Propreté, Saleté, Urbanité
Les tensions autour du propre et du sale offrent un angle privilégié
pour analyser l’administration de la cité et les négociations de
la civilité : tel est l’objet de cette livraison d’Ethnologie française.
La saleté de la ville n’est pas qu’une affaire de microbes et de
pollution, son assainissement est associé à la discipline des corps,
au contrôle des foules et à l’éducation des classes dangereuses ;
elle peut être un instrument politique puissant pour légitimer le
contrôle et l’expulsion de certaines populations. C’est sans doute
pourquoi, sous l’Ancien Régime comme aujourd’hui, en milieu
colonial comme en Europe, l’intervention de la police dans la
mise au propre des villes est récurrente.
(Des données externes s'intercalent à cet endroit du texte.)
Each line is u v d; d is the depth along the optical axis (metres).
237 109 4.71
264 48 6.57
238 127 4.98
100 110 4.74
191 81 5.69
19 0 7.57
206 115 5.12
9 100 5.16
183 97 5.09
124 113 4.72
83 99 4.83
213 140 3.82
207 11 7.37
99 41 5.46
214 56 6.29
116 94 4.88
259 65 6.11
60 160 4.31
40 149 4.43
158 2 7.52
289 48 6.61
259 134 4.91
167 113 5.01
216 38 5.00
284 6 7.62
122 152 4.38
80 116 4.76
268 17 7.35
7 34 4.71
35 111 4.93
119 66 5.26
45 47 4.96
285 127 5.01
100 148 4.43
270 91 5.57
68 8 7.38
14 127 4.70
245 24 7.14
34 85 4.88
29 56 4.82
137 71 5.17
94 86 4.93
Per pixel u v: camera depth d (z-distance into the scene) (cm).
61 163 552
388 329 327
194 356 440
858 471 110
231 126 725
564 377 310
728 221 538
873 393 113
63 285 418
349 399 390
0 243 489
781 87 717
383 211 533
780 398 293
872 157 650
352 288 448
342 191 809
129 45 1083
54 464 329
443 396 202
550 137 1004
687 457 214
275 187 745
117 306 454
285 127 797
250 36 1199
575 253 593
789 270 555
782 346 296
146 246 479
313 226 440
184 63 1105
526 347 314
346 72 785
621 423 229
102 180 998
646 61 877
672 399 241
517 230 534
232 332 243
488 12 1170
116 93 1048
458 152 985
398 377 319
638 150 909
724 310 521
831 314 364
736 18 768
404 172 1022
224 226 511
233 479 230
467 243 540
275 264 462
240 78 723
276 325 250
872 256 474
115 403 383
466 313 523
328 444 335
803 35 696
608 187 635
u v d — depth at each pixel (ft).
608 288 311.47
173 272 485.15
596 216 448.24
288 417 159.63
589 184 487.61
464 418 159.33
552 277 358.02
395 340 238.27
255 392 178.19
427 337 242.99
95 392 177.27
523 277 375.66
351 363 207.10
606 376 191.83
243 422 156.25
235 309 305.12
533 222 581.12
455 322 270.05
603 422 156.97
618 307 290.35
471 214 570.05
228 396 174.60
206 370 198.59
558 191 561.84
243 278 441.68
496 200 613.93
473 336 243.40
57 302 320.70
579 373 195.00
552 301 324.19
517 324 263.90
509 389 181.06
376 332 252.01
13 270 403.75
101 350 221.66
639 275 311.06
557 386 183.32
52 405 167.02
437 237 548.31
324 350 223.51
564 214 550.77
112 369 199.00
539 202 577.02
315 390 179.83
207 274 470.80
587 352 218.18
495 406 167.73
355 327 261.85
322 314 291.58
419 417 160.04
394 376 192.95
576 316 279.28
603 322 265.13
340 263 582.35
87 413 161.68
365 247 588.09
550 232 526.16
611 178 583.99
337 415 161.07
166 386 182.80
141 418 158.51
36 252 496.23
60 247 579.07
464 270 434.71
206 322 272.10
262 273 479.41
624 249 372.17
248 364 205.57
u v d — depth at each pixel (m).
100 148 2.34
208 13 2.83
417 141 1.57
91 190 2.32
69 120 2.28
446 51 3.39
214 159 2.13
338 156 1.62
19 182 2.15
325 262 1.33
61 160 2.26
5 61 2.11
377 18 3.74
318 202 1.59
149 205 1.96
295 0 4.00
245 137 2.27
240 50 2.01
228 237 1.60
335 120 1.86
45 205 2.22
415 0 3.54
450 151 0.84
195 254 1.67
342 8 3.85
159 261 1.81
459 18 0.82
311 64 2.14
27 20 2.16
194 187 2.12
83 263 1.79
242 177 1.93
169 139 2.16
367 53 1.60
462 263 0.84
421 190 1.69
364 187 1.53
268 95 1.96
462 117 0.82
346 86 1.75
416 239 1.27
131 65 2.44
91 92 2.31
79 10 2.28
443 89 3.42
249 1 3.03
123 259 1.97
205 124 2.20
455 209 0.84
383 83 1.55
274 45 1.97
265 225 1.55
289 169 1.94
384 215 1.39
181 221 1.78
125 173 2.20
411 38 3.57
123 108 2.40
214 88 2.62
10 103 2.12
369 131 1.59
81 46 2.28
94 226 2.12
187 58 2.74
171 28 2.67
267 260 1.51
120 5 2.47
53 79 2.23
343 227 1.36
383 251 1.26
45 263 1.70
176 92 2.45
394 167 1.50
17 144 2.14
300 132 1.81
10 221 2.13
La saleté urbaine étant
essentiellement celle des Autres, il faut s’en protéger, mais également
s’en arranger.
Les contributions de ce numéro montrent ainsi le travail quotidien
de la civilité urbaine, de la Goutte-d’Or à Garoua (Cameroun),
d’une décharge en Isère aux réseaux d’égouts. Quant à
la gestion des ordures, qu’elle soit confiée aux chiffonniers
du Caire ou à des multinationales, elle s’inscrit aussi dans les
processus de recyclage. La requalification des restes de la ville
par ces mêmes chiffonniers, par des « Roms », ou encore par une
asso ciation berlinoise offre une réponse alternative au modèle de
consommation capitaliste et à ses montagnes de rebuts.
La seconde partie du numéro est consacrée au parcours et à l’oeuvre de Jean-Michel Guilcher, fondateur de l’ethnochoréologie, à l’occasion de son jubilé scientifique.